I typically modify it in the following way in order to time stamp the output and also to specify an absolute path to a custom directory :
For *nix systems : $SPLUNK_HOME/bin/scripts/test.sh :
echo "`date` ARG0='$0' ARG1='$1' ARG2='$2' ARG3='$3' ARG4='$4' ARG5='$5' ARG6='$6' ARG7='$7' ARG8='$8'" >> "/var/tmp/splunk-script.out"
For Windows systems : %SPLUNK_HOME%\bin\scripts\test.bat :
@echo off echo %0, %1, %2, %3, %4, %5, %6, %7, %8 >> "c:\temp\test_output.txt" date /T >> "c:\temp\test_output.txt" time /t >> "c:\temp\test_output.txt" echo ---------------------------------------- >> "c:\temp\test_output.txt"
To use this script, first run it manually as the user that runs splunkd and make sure that you get the expected result : A file called "echo_output.txt" should be created in $SPLUNK_HOME/bin/scripts/ (on Windows : %SPLUNK_HOME%\bin\scripts\). If you have passed arguments to the script from the command line, they should be listed in the last line that was written to that file.
Next, change your scheduled search to use echo.(bat|sh) instead of your own script, and check the contents of the control file. In our example :
# tail -f /var/tmp/splunk-script.out
Is the output written to this file as expected? Do we have entries at the expected times? Are the arguments passed correctly?
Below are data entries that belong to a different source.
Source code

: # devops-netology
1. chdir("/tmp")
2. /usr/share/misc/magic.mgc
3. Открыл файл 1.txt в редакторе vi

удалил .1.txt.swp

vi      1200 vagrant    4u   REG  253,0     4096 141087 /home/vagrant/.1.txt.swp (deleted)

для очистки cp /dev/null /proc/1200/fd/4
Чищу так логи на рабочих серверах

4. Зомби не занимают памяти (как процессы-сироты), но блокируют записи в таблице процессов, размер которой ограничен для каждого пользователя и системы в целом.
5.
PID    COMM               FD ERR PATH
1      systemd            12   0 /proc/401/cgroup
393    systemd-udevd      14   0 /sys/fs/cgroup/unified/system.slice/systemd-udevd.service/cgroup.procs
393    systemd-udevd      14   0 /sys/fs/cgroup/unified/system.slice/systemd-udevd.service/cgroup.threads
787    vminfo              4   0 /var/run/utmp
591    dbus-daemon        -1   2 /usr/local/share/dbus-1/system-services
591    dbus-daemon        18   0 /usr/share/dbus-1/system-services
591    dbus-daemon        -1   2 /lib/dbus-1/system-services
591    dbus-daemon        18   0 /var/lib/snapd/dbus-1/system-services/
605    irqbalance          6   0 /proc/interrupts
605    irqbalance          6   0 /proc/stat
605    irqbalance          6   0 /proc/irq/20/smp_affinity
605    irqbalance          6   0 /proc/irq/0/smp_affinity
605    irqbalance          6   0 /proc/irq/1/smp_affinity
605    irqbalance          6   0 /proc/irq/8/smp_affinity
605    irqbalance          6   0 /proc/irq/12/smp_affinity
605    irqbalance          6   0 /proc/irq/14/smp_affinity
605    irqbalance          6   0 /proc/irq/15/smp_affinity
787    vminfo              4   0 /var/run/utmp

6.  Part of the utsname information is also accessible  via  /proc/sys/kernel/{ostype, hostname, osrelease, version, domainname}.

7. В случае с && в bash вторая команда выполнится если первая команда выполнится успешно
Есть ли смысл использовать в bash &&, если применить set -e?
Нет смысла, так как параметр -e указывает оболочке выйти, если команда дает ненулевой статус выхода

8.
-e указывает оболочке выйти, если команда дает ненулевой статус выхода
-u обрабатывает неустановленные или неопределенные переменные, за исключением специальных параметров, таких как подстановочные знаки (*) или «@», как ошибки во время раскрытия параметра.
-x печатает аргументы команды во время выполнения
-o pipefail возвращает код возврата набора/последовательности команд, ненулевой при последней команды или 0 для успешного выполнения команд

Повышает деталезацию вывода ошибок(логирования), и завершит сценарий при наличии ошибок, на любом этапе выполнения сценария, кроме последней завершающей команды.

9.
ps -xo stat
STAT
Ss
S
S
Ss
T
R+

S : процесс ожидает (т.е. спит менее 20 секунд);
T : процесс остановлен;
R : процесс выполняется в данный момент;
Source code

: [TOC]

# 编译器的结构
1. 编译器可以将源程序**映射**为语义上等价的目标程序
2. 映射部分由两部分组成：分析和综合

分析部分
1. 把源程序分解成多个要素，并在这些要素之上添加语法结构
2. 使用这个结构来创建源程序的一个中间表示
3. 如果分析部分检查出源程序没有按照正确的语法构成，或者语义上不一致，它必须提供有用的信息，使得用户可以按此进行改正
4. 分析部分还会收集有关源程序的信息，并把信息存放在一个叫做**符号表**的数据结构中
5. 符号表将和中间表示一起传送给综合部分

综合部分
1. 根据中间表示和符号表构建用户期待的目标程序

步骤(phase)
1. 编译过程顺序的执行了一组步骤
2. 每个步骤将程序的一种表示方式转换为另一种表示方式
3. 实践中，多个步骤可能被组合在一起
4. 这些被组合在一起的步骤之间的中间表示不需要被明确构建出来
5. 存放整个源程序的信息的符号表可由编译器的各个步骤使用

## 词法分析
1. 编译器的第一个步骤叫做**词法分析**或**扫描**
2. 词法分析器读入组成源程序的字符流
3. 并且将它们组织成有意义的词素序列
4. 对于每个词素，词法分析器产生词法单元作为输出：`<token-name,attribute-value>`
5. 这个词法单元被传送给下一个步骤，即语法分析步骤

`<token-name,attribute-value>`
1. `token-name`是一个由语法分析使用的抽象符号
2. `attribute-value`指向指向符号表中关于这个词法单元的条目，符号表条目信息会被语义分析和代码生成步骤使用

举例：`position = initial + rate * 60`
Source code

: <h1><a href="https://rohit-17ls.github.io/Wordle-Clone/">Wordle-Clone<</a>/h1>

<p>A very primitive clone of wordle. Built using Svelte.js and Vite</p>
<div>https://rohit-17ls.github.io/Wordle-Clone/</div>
Advanced Troubleshooting steps - Checking for ERRORS
Where to look for errors:
How to make the logs more verbose?
Edit $SPLUNK_HOME/etc/apps/search/bin/runshellscript.py file and change all "logger.info" instances to "logger.error", let your scheduled search run a couple of times and check python.log for more verbose messages.
If none of the above steps allow you to solve your problem, it's probably time to contact Splunk Support!